◆ Instruction 1: Copy the passage of the essay about being bullied that lies between "I am an awkward" and "punched me for.", inclusive.
◆ Instruction 2: How would you render this sentence from the essay about being bullied in Spanish: "To encourage me, my parents would always tell me how high school is like Disneyland."
◆ Instruction 3: Does each statement agree with the essay about being bullied? Answer yes or no, and quote the deciding words. (a) The narrator's dad is the nurse in the family. (b) The narrator had been bullied since the 9th grade. (c) The narrator took Brazilian ju-jitsu after losing a wrestling match to a roommate in college.

◆ Document section:
..............................
Hold Fast…..We Believe in You

I’m crying and watching blood gush over my right eyebrow as I sit in my laundry room with my Dad. He is the nurse in the family. My mom has gone over to yell at the other teenage boy who punched me in the face and all I can think is, “I am such a wussy. Even my mom fights my battles for me…

I am an awkward 15-year old who can’t seem to fit in with anyone at my high school. I weigh 120 pounds sopping wet and have long hair that makes me look like a girl. A few weeks ago, I used to hang out with the guys that rode skateboards, wore JNCO jeans, and smoked pot, but they kicked me out of their crew. Apparently I wasn’t cool enough. I still have no idea to this day how you get kicked out of a group of potheads for not being “cool enough”.

Sledge child

Recently I tried hanging out with my neighbor who is two years older, likes rap, basketball, and hangs out with a rough crowd known for “gang-banging”. He invited me over to play basketball. When I got there he punched me in the face and split my head open.

I didn’t mind getting punched really. I had been taking karate for a little while and was used to it. I even stumbled back and asked what he punched me for.

Then I saw all the blood.
And I panicked.
Started crying.
Ran home.
And called my mom and dad sobbing.

“Why didn’t you use some of the moves you learned in karate?” my Dad asks gently.

“I don’t….I don’t know….I just saw blood…please don’t make me go to school tomorrow….please…..…everyone is gonna know….”

The next day when I show up at school with stitches I lie.

I fell.
My brother and I were wrestling and I hit my head on the coffee table.

But people already know. And I can hear them whispering and laughing.

“What a fag…”
“Loser.”
“I thought he took karate or something? What a pussy.”

I get shoved into lockers and pushed through hallways. This is common though. I’d been bullied since the 6th grade. I didn’t realize how cruel kids were as I was raised to always make friends. So when middle school started and you’re a gentle, artistic boy people think you’re gay or weak. I was a natural target.

To encourage me, my parents would always tell me how high school is like Disneyland. It didn’t really exist. It was a place you went and visited, but in the end it was fake and didn’t define your life or what people said about you.

I hated high school. And even though I found some really fantastic friends that liked me for me, I was tired of being a nobody. I didn’t want to be picked on or hurt the way I did. So I dug a grave in my heart and buried the scared little boy in a shallow coffin and dove head first into what I thought would make people respect, like, and fear me.

I began lifting weights to get bigger.
I started competing in martial arts tournaments that were bare-fisted full contact and winning.
When I lost a wrestling match to my roommate in college I took Brazilian ju-jitsu.
I joined the military and went to war.

Always running from the little boy banging on the lid of the shallow coffin in my heart.
..............................
◆ Data provided:

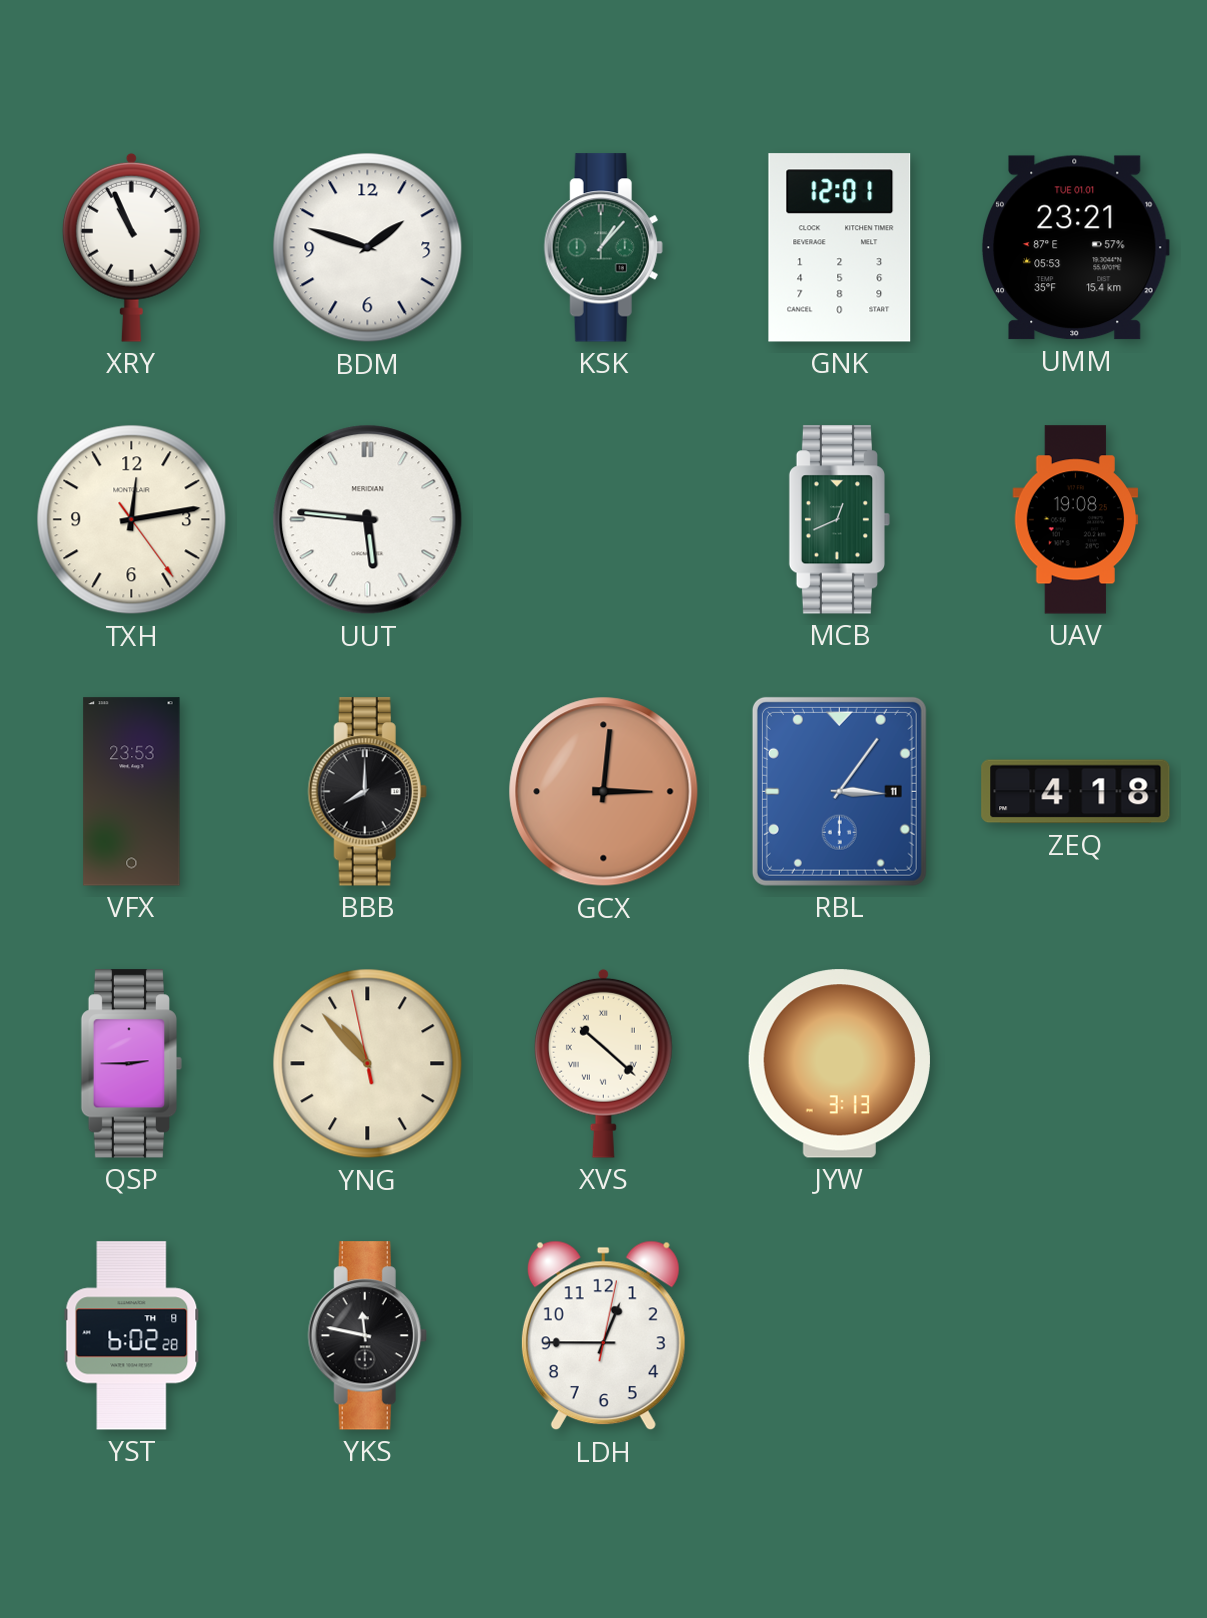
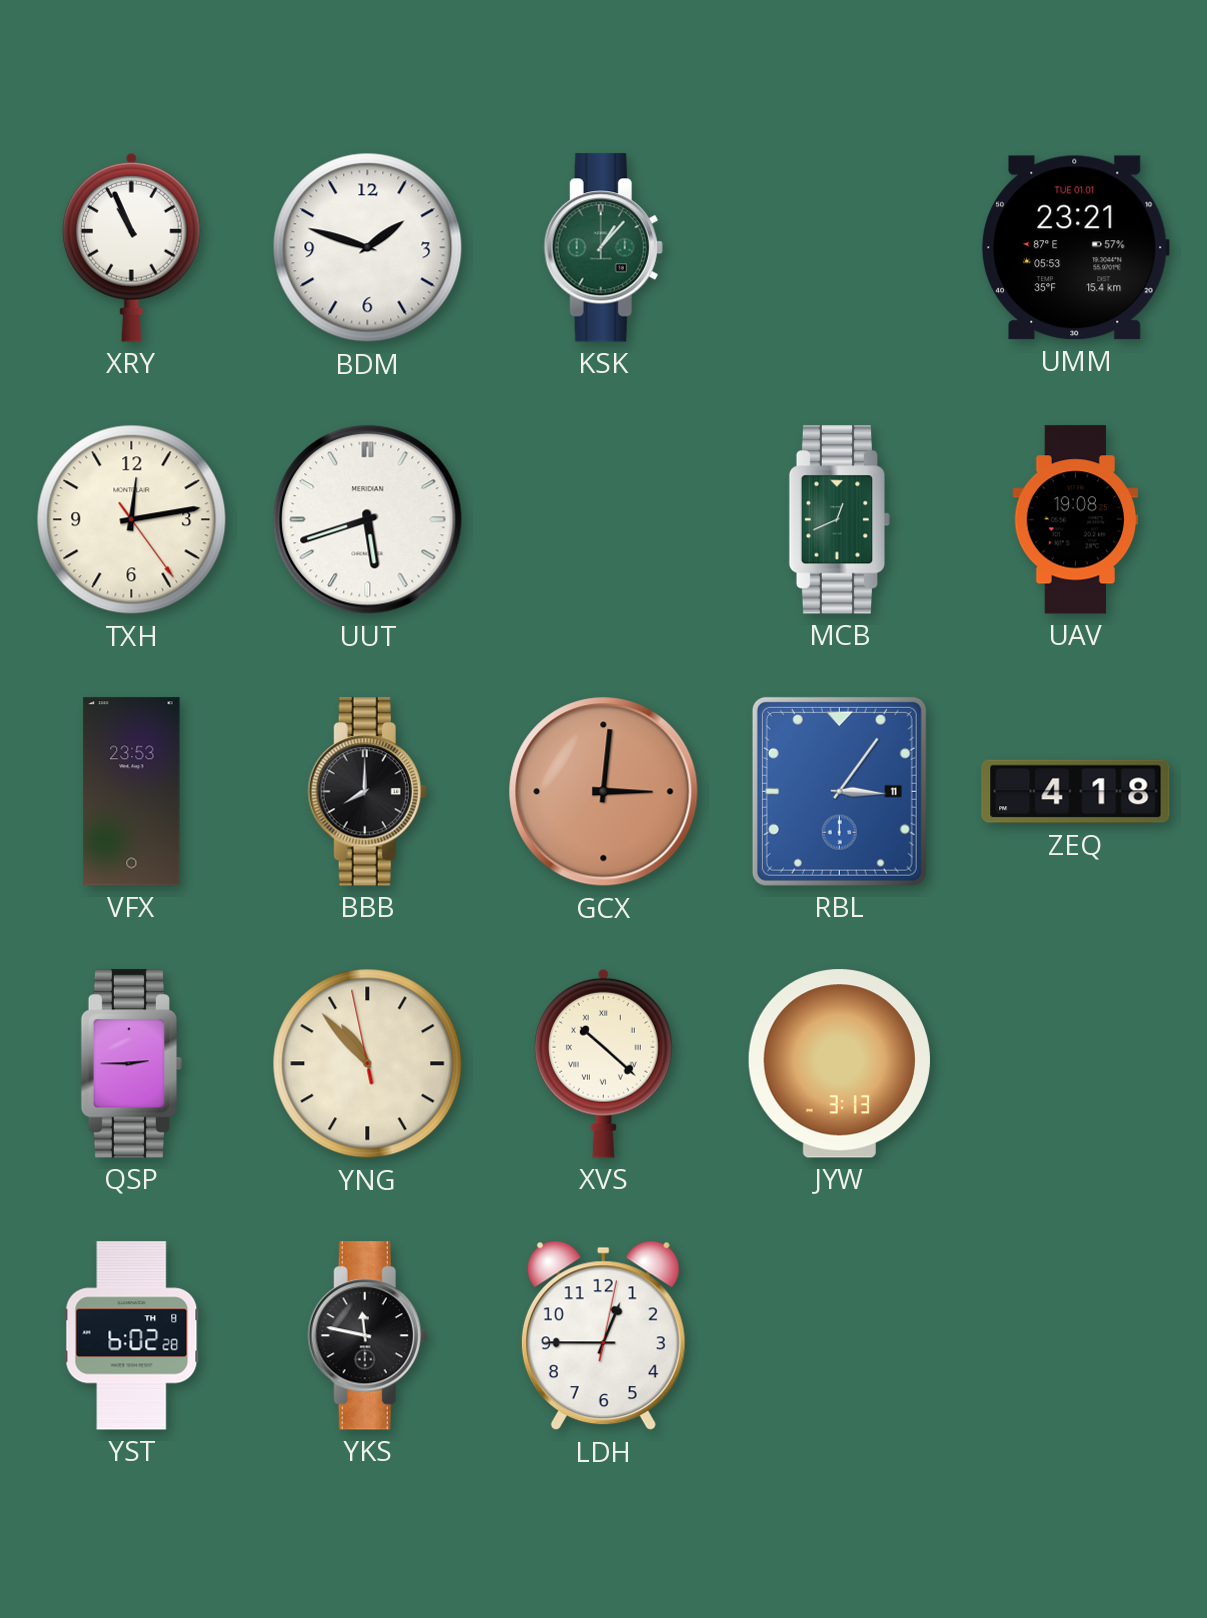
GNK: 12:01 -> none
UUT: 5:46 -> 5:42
..............................
◆ Exercise answer 1:
I am an awkward 15-year old who can’t seem to fit in with anyone at my high school. I weigh 120 pounds sopping wet and have long hair that makes me look like a girl. A few weeks ago, I used to hang out with the guys that rode skateboards, wore JNCO jeans, and smoked pot, but they kicked me out of their crew. Apparently I wasn’t cool enough. I still have no idea to this day how you get kicked out of a group of potheads for not being “cool enough”.

Sledge child

Recently I tried hanging out with my neighbor who is two years older, likes rap, basketball, and hangs out with a rough crowd known for “gang-banging”. He invited me over to play basketball. When I got there he punched me in the face and split my head open.

I didn’t mind getting punched really. I had been taking karate for a little while and was used to it. I even stumbled back and asked what he punched me for.

◆ Exercise answer 2: Para animarme, mis padres siempre me decían que la secundaria es como Disneylandia.

◆ Exercise answer 3:
(a) Yes: "He is the nurse in the family."
(b) No: "I’d been bullied since the 6th grade."
(c) Yes: "When I lost a wrestling match to my roommate in college I took Brazilian ju-jitsu."